▸ Exercise brief
Go through the listing and return every line with "commandText" in it.
*** Task input
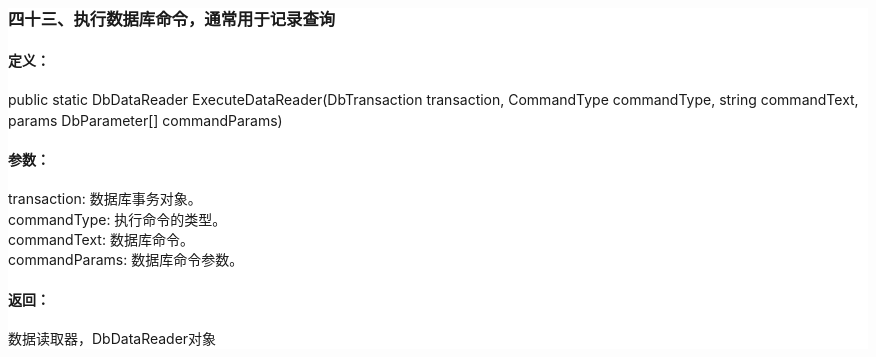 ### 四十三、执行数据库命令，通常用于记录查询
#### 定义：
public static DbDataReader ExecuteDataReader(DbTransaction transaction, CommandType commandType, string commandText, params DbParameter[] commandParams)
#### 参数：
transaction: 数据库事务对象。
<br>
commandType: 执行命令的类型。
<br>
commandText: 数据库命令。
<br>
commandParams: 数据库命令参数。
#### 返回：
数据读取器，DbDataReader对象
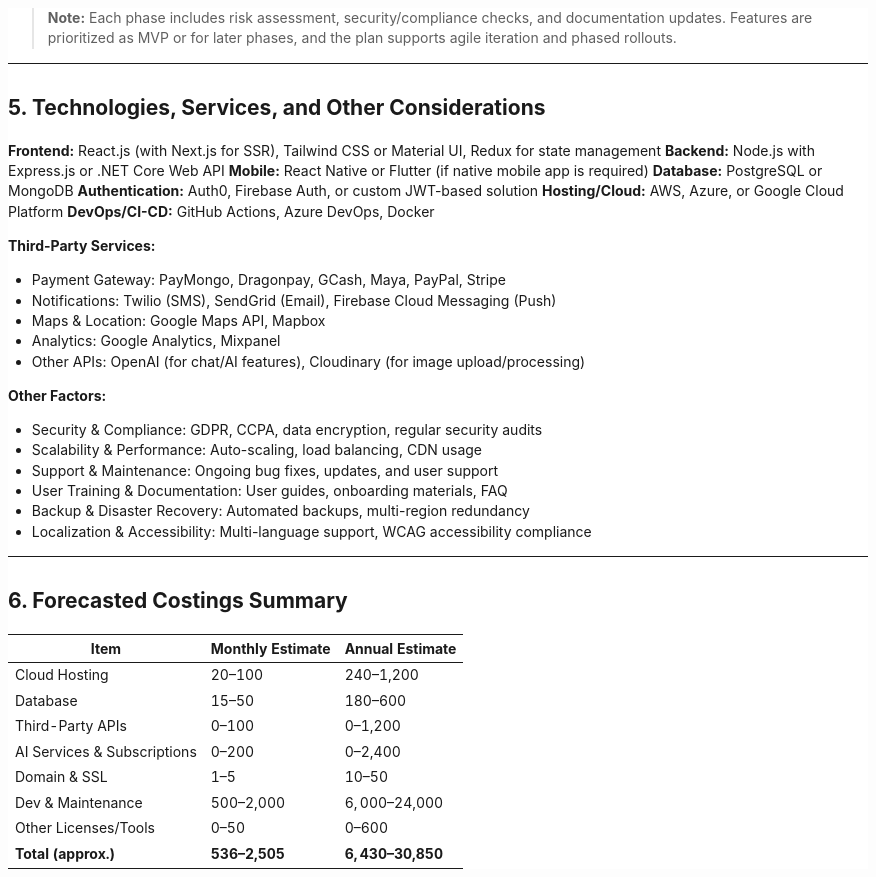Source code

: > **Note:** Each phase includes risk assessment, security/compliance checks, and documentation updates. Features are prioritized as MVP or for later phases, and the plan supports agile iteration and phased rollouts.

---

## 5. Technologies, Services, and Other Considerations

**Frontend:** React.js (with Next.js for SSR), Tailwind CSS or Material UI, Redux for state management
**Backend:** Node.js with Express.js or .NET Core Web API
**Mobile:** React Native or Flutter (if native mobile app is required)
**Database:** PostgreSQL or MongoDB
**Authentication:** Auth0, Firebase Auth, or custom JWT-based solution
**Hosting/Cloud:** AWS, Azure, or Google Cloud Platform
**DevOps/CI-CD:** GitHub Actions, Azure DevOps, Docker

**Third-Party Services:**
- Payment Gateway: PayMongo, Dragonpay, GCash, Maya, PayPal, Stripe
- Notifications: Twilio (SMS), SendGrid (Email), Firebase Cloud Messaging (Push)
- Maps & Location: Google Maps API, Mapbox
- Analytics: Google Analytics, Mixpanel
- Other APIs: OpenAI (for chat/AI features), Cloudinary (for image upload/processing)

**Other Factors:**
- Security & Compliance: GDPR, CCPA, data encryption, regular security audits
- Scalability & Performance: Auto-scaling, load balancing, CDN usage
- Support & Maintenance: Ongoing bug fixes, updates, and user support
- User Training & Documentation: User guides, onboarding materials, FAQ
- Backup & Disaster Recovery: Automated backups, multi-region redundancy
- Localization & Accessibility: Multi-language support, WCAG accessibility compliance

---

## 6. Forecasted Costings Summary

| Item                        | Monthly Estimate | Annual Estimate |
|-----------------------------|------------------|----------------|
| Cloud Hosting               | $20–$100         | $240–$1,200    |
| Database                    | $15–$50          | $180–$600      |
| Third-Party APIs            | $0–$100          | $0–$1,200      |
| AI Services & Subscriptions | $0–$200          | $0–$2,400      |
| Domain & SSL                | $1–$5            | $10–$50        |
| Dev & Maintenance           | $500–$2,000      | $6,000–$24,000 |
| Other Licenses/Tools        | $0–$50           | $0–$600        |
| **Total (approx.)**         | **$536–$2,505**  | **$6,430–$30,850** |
******
▸ Answer box
public static DbDataReader ExecuteDataReader(DbTransaction transaction, CommandType commandType, string commandText, params DbParameter[] commandParams)
commandText: 数据库命令。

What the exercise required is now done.